A la Judge Rakoff, dragging this kind of thing out into the light of day embarrasses both the Lauder estate and the IRS into applying some kind of corrective justice, and … adds fuel both to the essence of the OccupyWallStreet movement and the growing awareness among the middle-class of the flagrant redistribution of wealth (“class warfare”!) lobbied into the US tax system.
Next, there is the looming departure of Barney Frank, and the glee he took in Monday’s press conference laying into the forces — read “job creator” protecting Republicans and Blue Dog Democrats — working overtime to suck effective oversight and … transparency, out of the Dodd-Frank financial reform act. The fact that anyone, even someone with a national radio show, can plausibly argue that Barney Frank was the key to the meltdown of Wall Street’s sub-prime casino says a lot about how little transparency has been allowed to bleed out of the disaster, largely because of astonishing amounts of money from giant banks and hedge funds, etc.. into Congressional PACs.
Franks says that considering the full-obstruction mode of Congressional Republicans he’ll be better able to make changes outside of actual government.
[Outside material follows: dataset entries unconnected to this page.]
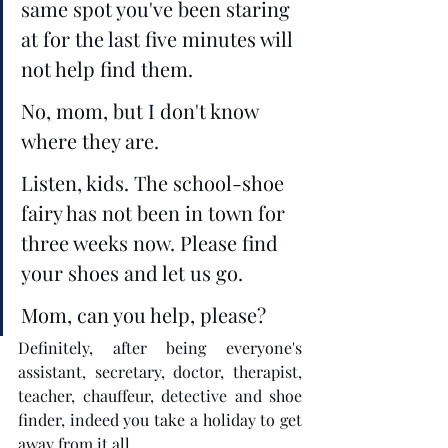
same spot you've been staring 
at for the last five minutes will 
not help find them. 
No, mom, but I don't know 
where they are.
Listen, kids. The school-shoe 
fairy has not been in town for 
three weeks now. Please find 
your shoes and let us go.
Mom, can you help, please? 
Definitely, after being everyone's 
assistant, secretary, doctor, therapist, 
teacher, chauffeur, detective and shoe 
finder, indeed you take a holiday to get 
away from it all.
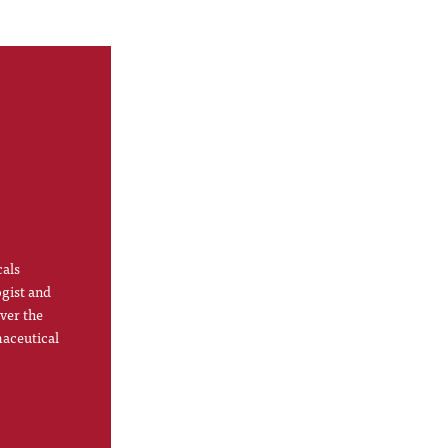
cals
ogist and
ver the
maceutical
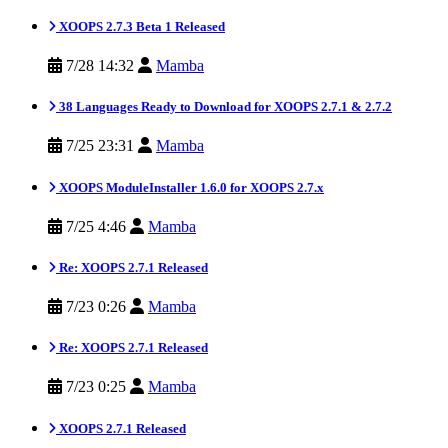
XOOPS 2.7.3 Beta 1 Released
7/28 14:32
Mamba
38 Languages Ready to Download for XOOPS 2.7.1 & 2.7.2
7/25 23:31
Mamba
XOOPS ModuleInstaller 1.6.0 for XOOPS 2.7.x
7/25 4:46
Mamba
Re: XOOPS 2.7.1 Released
7/23 0:26
Mamba
Re: XOOPS 2.7.1 Released
7/23 0:25
Mamba
XOOPS 2.7.1 Released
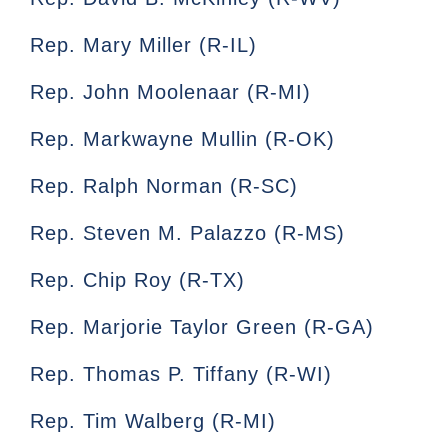
Rep. Mary Miller (R-IL)
Rep. John Moolenaar (R-MI)
Rep. Markwayne Mullin (R-OK)
Rep. Ralph Norman (R-SC)
Rep. Steven M. Palazzo (R-MS)
Rep. Chip Roy (R-TX)
Rep. Marjorie Taylor Green (R-GA)
Rep. Thomas P. Tiffany (R-WI)
Rep. Tim Walberg (R-MI)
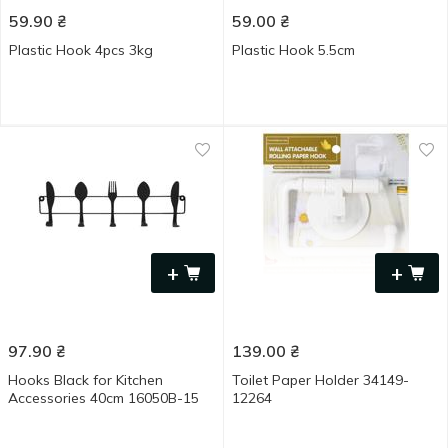
59.90
₴
59.00
₴
Plastic Hook 4pcs 3kg
Plastic Hook 5.5cm
+
+
97.90
₴
139.00
₴
Hooks Black for Kitchen
Toilet Paper Holder 34149-
Accessories 40cm 16050B-15
12264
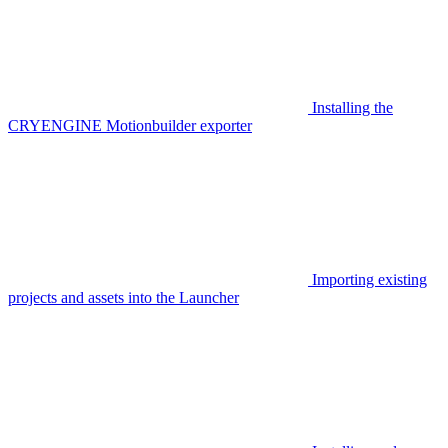
Installing the
CRYENGINE Motionbuilder exporter
Importing existing
projects and assets into the Launcher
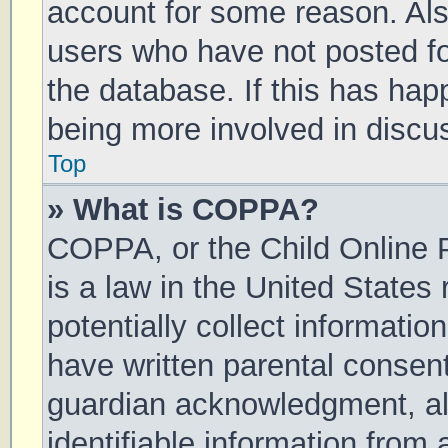
account for some reason. Al
users who have not posted for
the database. If this has hap
being more involved in discu
Top
» What is COPPA?
COPPA, or the Child Online P
is a law in the United States
potentially collect informati
have written parental consen
guardian acknowledgment, all
identifiable information from 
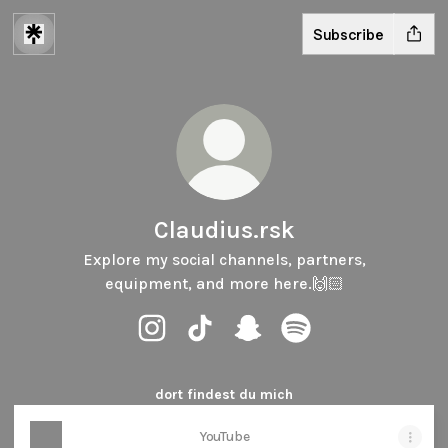
Subscribe
Claudius.rsk
Explore my social channels, partners,
equipment, and more here.🙌🏻
Claudius.rsk Instagram
Claudius.rsk TikTok
Claudius.rsk Snapchat
Claudius.rsk Spotify
dort findest du mich
YouTube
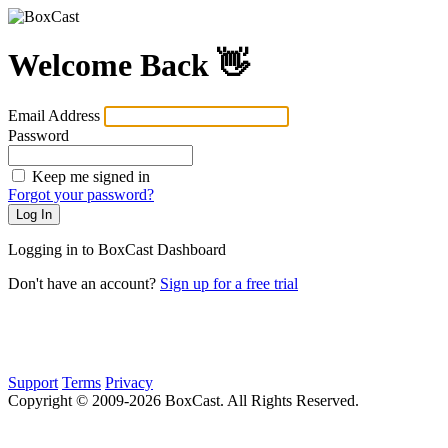
Welcome Back 👋
Email Address
Password
Keep me signed in
Forgot your password?
Logging in to BoxCast Dashboard
Don't have an account?
Sign up for a free trial
Support
Terms
Privacy
Copyright © 2009-
2026
BoxCast. All Rights Reserved.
Which is another reason why Jed Rakoff is a hero.
Congress as it is, (and as it will remain, thanks to partisan gerrymandering), is incapable of offering anything remotely resembling a full explanation of any disaster to the public, much less one involving the source of their “mother’s milk” … corporate contributions.
Far better is a high-profile public trial, rich in discovery and cross-examination, with a high likelihood of additional, accelerated, aggressive civil suits to follow. Hell, spread it around and start a half-dozen of these things simultaneously, just to see how well Wall Street attorneys can coordinate their strategies for opacity.
So Judge Rakoff, here’s to you. Right now, you’re the man. But if I were you I’d be getting my big boy pants on, because forces mostly unseen by the public will be coming after you.
Oh, and this just in … from reporter David Phelps in this morning’s Star Tribune; “Minneapolis investment adviser Feltl & Co. was fined $50,000 Monday by the Securities and Exchange Commission (SEC) and ordered to return $142,000 to some of its advisory customers for failing to maintain adequate compliance and ethics codes at the firm.
The findings were contained in a cease-and-desist order in which Feltl agreed to take the appropriate steps to comply with SEC rules and the Investment Advisers Act. As part of the order, Feltl neither admitted nor denied the findings.”